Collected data
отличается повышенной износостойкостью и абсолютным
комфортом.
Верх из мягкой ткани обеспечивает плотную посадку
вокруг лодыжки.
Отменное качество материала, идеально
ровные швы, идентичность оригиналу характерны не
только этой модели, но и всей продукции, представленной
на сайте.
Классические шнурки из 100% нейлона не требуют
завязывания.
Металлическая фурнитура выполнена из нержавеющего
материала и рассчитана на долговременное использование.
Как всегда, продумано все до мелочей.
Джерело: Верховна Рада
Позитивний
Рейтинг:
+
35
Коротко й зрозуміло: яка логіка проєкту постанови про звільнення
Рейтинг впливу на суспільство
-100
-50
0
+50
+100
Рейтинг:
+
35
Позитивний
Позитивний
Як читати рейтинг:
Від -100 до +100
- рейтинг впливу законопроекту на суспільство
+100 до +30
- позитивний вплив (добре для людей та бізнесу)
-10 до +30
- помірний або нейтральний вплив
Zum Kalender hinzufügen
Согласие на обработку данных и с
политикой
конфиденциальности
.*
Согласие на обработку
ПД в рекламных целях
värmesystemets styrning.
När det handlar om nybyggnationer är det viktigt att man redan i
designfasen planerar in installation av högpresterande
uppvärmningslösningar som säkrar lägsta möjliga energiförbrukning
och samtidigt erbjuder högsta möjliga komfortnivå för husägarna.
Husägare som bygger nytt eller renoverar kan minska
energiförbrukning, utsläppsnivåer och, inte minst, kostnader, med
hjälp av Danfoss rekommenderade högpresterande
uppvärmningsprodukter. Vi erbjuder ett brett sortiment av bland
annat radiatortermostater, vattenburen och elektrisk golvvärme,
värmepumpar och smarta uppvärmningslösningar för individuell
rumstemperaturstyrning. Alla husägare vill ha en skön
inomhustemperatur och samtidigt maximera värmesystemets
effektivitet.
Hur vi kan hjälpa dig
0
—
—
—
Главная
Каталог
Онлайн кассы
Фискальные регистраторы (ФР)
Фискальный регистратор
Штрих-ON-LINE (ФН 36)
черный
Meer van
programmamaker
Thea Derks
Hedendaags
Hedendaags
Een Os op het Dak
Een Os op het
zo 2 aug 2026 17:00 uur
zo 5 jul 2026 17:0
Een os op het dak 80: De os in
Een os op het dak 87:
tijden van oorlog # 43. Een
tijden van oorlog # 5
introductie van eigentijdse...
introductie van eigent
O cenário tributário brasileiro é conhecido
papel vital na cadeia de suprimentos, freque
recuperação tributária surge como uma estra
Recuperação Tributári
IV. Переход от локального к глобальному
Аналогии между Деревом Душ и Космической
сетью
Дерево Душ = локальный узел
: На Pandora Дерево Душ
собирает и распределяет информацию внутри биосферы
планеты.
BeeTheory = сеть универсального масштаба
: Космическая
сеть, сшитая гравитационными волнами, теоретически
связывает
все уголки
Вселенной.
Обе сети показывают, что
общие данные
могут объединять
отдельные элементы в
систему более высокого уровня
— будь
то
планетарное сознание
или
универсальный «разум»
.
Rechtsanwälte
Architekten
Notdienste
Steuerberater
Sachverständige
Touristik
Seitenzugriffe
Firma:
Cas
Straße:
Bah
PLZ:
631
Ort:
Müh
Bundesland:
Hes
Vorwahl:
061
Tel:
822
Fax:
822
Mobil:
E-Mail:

▸ Your instructions:
Give an exact copy of the lines above, from the top of the records to the line that contains "только этой модели, но", taking in both ends.

▸ Answer for the task:
отличается повышенной износостойкостью и абсолютным
комфортом.
Верх из мягкой ткани обеспечивает плотную посадку
вокруг лодыжки.
Отменное качество материала, идеально
ровные швы, идентичность оригиналу характерны не
только этой модели, но и всей продукции, представленной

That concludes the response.